Larkin is still three months from his 21st birthday, so he could wear a Red Wings uniform for years to come. It doesn't take much to envision that uniform having a letter stitched to the shoulder someday.
Until then, he'll continue learning by watching veteran teammates in Detroit and gaining from experiences like this one.
"With the year I had, where things didn't go as I wanted, coming here and being a leader is valuable experience," said Larkin, who had 17 goals and 32 points in 80 games this season. "You also learn things from guys like Henrik Zetterberg, Niklas Kronwall, Justin Abdelkader, Pavel Datsyuk … you see those guys and the way they lead, and they're not any different. They're not trying to be a hero. They come to the rink and work. That's something I've tried to bring over here, and it's something I'll carry for the rest of my career."
That work ethic is a big reason Larkin got this alternate captain role with Team USA. It helped that Red Wings coach Jeff Blashill is running the bench for the U.S., but that wasn't the lone reason for his captain decisions.
Blashill also consulted those familiar with Larkin's previous stints on Team USA.
He spoke with Jim Johansson, USA Hockey's assistant executive director of hockey operations, and also called New Jersey Devils coach John Hynes - who coached the U.S. in the world championship last year.
"I asked them for their input on leadership, and a number of people said Dylan was somebody they felt deserved to wear that letter," Blashill said. "I know his leadership ability from Detroit, obviously, but he's a great young guy. I'm just real happy with the way he's playing."

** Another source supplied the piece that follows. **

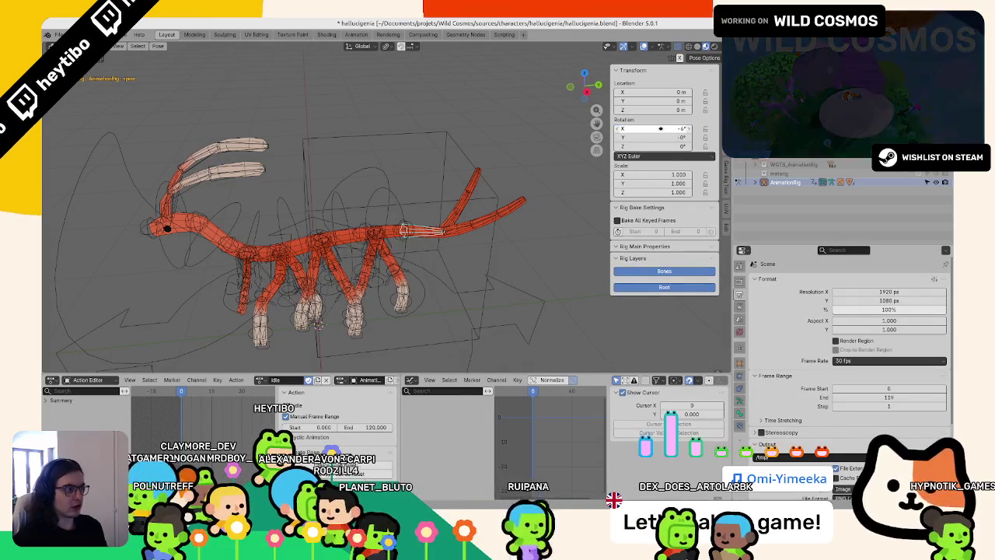
- Key the spine bone's rotation and Z rotation, then paste the copied rotation keyframes onto it
right_click(662, 133)
click(662, 129)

Larkin is off to a great start in this tournament, racking up seven points through the first four games of preliminary play in Pool B (all assists). He's centering the second line, playing with New York Islanders forward Brock Nelson, Chicago Blackhawks rookie Nick Schmaltz and one game with Colorado Avalanche forward J.T. Compher - Larkin's roommate in Cologne and former teammate at Michigan.
Larkin's speed has given opponents a tough time thus far, and he's shown a high skill level while setting up goals.
It doesn't erase the sting of the Red Wings missing the Stanley Cup Playoffs or the minus-28 rating Larkin finished with this season, but he's enjoying the recent success.
"It's a long summer, and I had a bitter taste in my mouth from the season," Larkin said. "Every time you get to wear this jersey it's an honor, so I just wanted to come over here and finish my season off on a positive note."
He's well on his way, according to Blashill, who's seen a lot to like from Larkin this season.
"He had a hard year, but I think he really grew as a player," Blashill said. "He does everything right now. He comes to the bench hard and stops on pucks. His shifts are the right length. He does everything it takes to be a successful player, so I'm real proud of him as a hockey player."
He's not bad as an alternate captain, either.